TASK: Can you reproduce every line of text in the material below word for word, leaving the pictures out of your answer?

SUPPLIED RECORDS:
—————
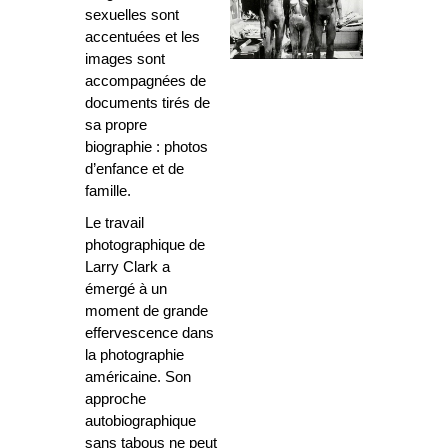
sexuelles sont
accentuées et les
images sont
accompagnées de
documents tirés de
sa propre
biographie : photos
d’enfance et de
famille.
Le travail
photographique de
Larry Clark a
émergé à un
moment de grande
effervescence dans
la photographie
américaine. Son
approche
autobiographique
sans tabous ne peut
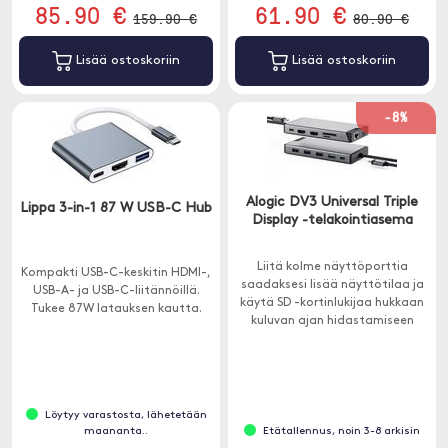
85.90 €
61.90 €
159.90 €
80.90 €
Lisää ostoskoriin
Lisää ostoskoriin
-8%
Alogic DV3 Universal Triple
Lippa 3-in-1 87 W USB-C Hub
Display -telakointiasema
Liitä kolme näyttöporttia
Kompakti USB-C-keskitin HDMI-,
saadaksesi lisää näyttötilaa ja
USB-A- ja USB-C-liitännöillä.
käytä SD -kortinlukijaa hukkaan
Tukee 87W latauksen kautta.
kuluvan ajan hidastamiseen
videoiden ja kuvien siirrossa.
Löytyy varastosta, lähetetään
maananta..
Etätallennus, noin 3-8 arkisin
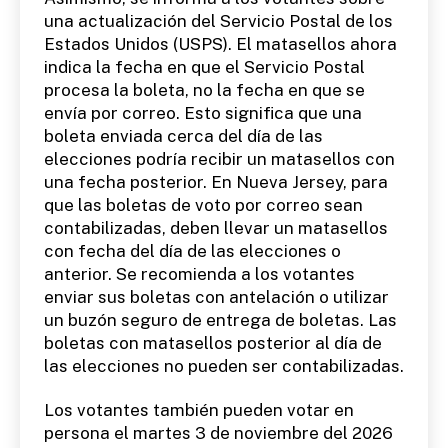
una actualización del Servicio Postal de los
Estados Unidos (USPS). El matasellos ahora
indica la fecha en que el Servicio Postal
procesa la boleta, no la fecha en que se
envía por correo. Esto significa que una
boleta enviada cerca del día de las
elecciones podría recibir un matasellos con
una fecha posterior. En Nueva Jersey, para
que las boletas de voto por correo sean
contabilizadas, deben llevar un matasellos
con fecha del día de las elecciones o
anterior. Se recomienda a los votantes
enviar sus boletas con antelación o utilizar
un buzón seguro de entrega de boletas. Las
boletas con matasellos posterior al día de
las elecciones no pueden ser contabilizadas.
Los votantes también pueden votar en
persona el martes 3 de noviembre del 2026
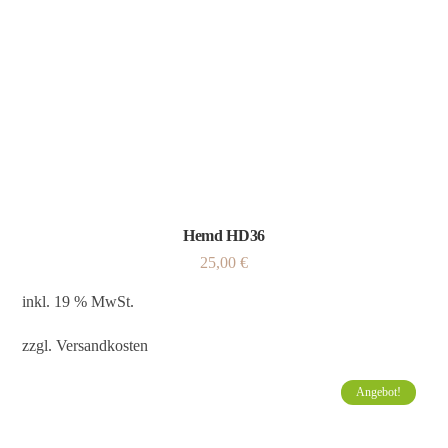
Hemd HD36
25,00
€
inkl. 19 % MwSt.
zzgl.
Versandkosten
Angebot!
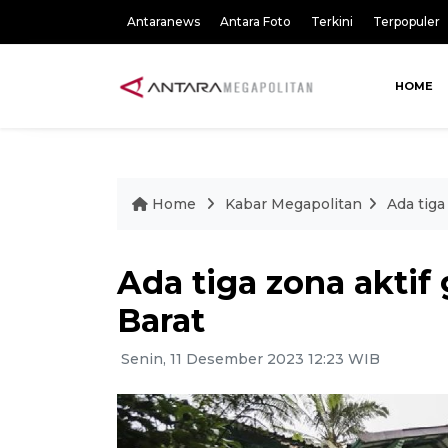
Antaranews
Antara Foto
Terkini
Terpopuler
HOME
Home
Kabar Megapolitan
Ada tiga
Ada tiga zona aktif
Barat
Senin, 11 Desember 2023 12:23 WIB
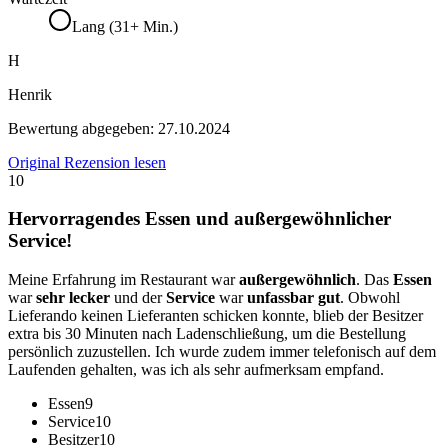
Lang (31+ Min.)
H
Henrik
Bewertung abgegeben:
27.10.2024
Original Rezension lesen
10
Hervorragendes Essen und außergewöhnlicher
Service!
Meine Erfahrung im Restaurant war
außergewöhnlich
. Das
Essen
war
sehr lecker
und der
Service
war
unfassbar gut
. Obwohl
Lieferando keinen Lieferanten schicken konnte, blieb der Besitzer
extra bis 30 Minuten nach Ladenschließung, um die Bestellung
persönlich zuzustellen. Ich wurde zudem immer telefonisch auf dem
Laufenden gehalten, was ich als sehr aufmerksam empfand.
Essen
9
Service
10
Besitzer
10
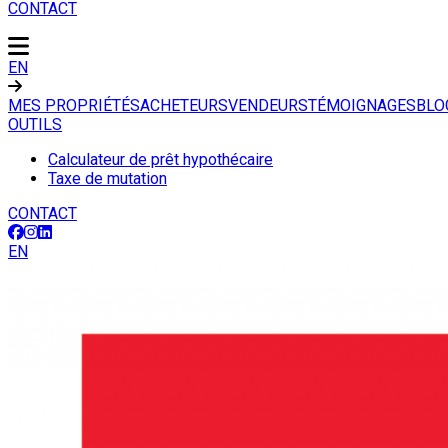
CONTACT
EN
MES PROPRIÉTÉS
ACHETEURS
VENDEURS
TÉMOIGNAGES
BLO
OUTILS
Calculateur de prêt hypothécaire
Taxe de mutation
CONTACT
EN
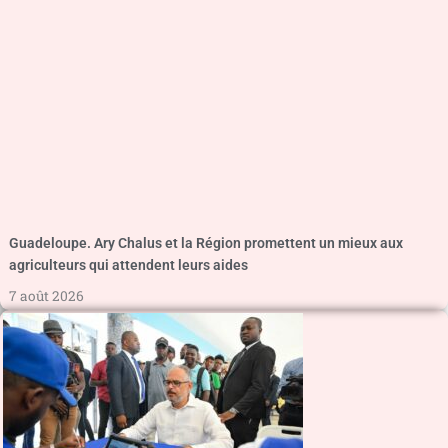
Guadeloupe. Ary Chalus et la Région promettent un mieux aux
agriculteurs qui attendent leurs aides
7 août 2026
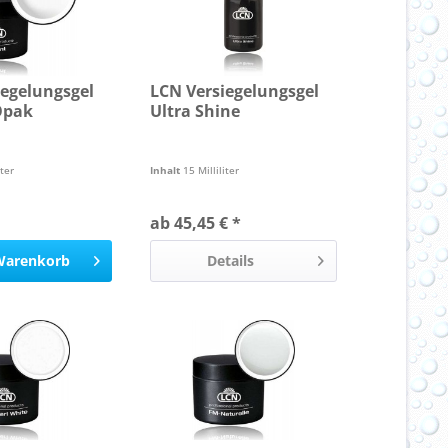
iegelungsgel
LCN Versiegelungsgel
Opak
Ultra Shine
iter
Inhalt
15 Milliliter
ab 45,45 € *
Warenkorb
Details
—————
THE ANSWER:
sexuelles sont
accentuées et les
images sont
accompagnées de
documents tirés de
sa propre
biographie : photos
d’enfance et de
famille.
Le travail
photographique de
Larry Clark a
émergé à un
moment de grande
effervescence dans
la photographie
américaine. Son
approche
autobiographique
sans tabous ne peut
85.90 €
61.90 €
159.90 €
80.90 €
Lisää ostoskoriin
Lisää ostoskoriin
-8%
Alogic DV3 Universal Triple
Lippa 3-in-1 87 W USB-C Hub
Display -telakointiasema
Liitä kolme näyttöporttia
Kompakti USB-C-keskitin HDMI-,
saadaksesi lisää näyttötilaa ja
USB-A- ja USB-C-liitännöillä.
käytä SD -kortinlukijaa hukkaan
Tukee 87W latauksen kautta.
kuluvan ajan hidastamiseen
videoiden ja kuvien siirrossa.
Löytyy varastosta, lähetetään
maananta..
Etätallennus, noin 3-8 arkisin
una actualización del Servicio Postal de los
Estados Unidos (USPS). El matasellos ahora
indica la fecha en que el Servicio Postal
procesa la boleta, no la fecha en que se
envía por correo. Esto significa que una
boleta enviada cerca del día de las
elecciones podría recibir un matasellos con
una fecha posterior. En Nueva Jersey, para
que las boletas de voto por correo sean
contabilizadas, deben llevar un matasellos
con fecha del día de las elecciones o
anterior. Se recomienda a los votantes
enviar sus boletas con antelación o utilizar
un buzón seguro de entrega de boletas. Las
boletas con matasellos posterior al día de
las elecciones no pueden ser contabilizadas.
Los votantes también pueden votar en
persona el martes 3 de noviembre del 2026
Hemd HD36
25,00
€
inkl. 19 % MwSt.
zzgl.
Versandkosten
Angebot!
Antaranews
Antara Foto
Terkini
Terpopuler
HOME
Home
Kabar Megapolitan
Ada tiga
Ada tiga zona aktif
Barat
Senin, 11 Desember 2023 12:23 WIB
Lang (31+ Min.)
H
Henrik
Bewertung abgegeben:
27.10.2024
Original Rezension lesen
10
Hervorragendes Essen und außergewöhnlicher
Service!
Meine Erfahrung im Restaurant war
außergewöhnlich
. Das
Essen
war
sehr lecker
und der
Service
war
unfassbar gut
. Obwohl
Lieferando keinen Lieferanten schicken konnte, blieb der Besitzer
extra bis 30 Minuten nach Ladenschließung, um die Bestellung
persönlich zuzustellen. Ich wurde zudem immer telefonisch auf dem
Laufenden gehalten, was ich als sehr aufmerksam empfand.
Essen
9
Service
10
Besitzer
10
CONTACT
EN
MES PROPRIÉTÉS
ACHETEURS
VENDEURS
TÉMOIGNAGES
BLO
OUTILS
Calculateur de prêt hypothécaire
Taxe de mutation
CONTACT
EN
Guadeloupe. Ary Chalus et la Région promettent un mieux aux
agriculteurs qui attendent leurs aides
7 août 2026
iegelungsgel
LCN Versiegelungsgel
Opak
Ultra Shine
iter
Inhalt
15 Milliliter
ab 45,45 € *
Warenkorb
Details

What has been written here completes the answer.